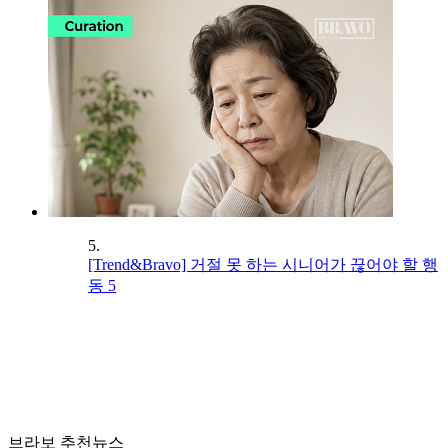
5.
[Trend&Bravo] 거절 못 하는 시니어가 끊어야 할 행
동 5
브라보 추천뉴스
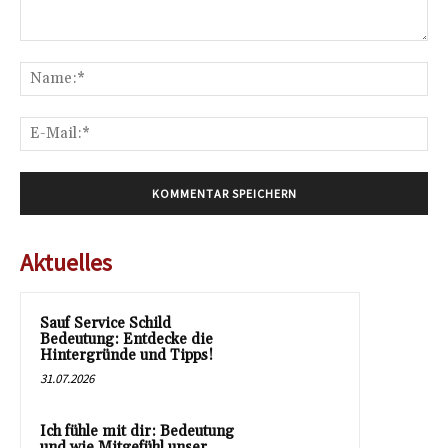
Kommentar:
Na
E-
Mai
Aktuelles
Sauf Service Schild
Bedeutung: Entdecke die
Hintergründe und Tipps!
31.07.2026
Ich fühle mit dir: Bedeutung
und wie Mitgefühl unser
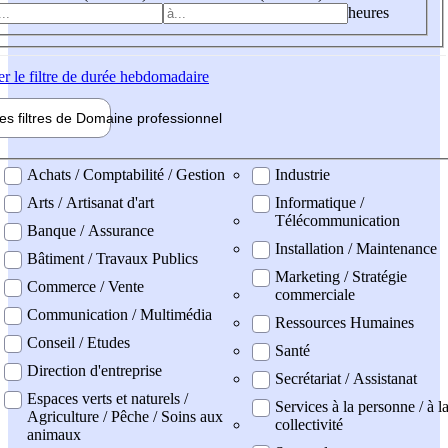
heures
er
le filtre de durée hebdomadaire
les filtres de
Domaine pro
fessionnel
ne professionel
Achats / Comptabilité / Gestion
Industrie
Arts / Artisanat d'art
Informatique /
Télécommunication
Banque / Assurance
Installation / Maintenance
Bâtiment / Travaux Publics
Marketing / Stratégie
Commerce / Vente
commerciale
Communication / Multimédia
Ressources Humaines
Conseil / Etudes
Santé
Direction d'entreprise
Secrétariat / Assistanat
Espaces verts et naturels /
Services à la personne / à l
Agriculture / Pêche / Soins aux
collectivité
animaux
◆ ◆ ◆
Task instructions: Copy out the text read from all three records above, line for line with the same wording, spelling, and line breaks. Leave the pictures out of your answer.

Answer to this task:
5.
[Trend&Bravo] 거절 못 하는 시니어가 끊어야 할 행
동 5
브라보 추천뉴스
Kommentar:
Na
E-
Mai
Aktuelles
Sauf Service Schild
Bedeutung: Entdecke die
Hintergründe und Tipps!
31.07.2026
Ich fühle mit dir: Bedeutung
und wie Mitgefühl unser
heures
er
le filtre de durée hebdomadaire
les filtres de
Domaine pro
fessionnel
ne professionel
Achats / Comptabilité / Gestion
Industrie
Arts / Artisanat d'art
Informatique /
Télécommunication
Banque / Assurance
Installation / Maintenance
Bâtiment / Travaux Publics
Marketing / Stratégie
Commerce / Vente
commerciale
Communication / Multimédia
Ressources Humaines
Conseil / Etudes
Santé
Direction d'entreprise
Secrétariat / Assistanat
Espaces verts et naturels /
Services à la personne / à l
Agriculture / Pêche / Soins aux
collectivité
animaux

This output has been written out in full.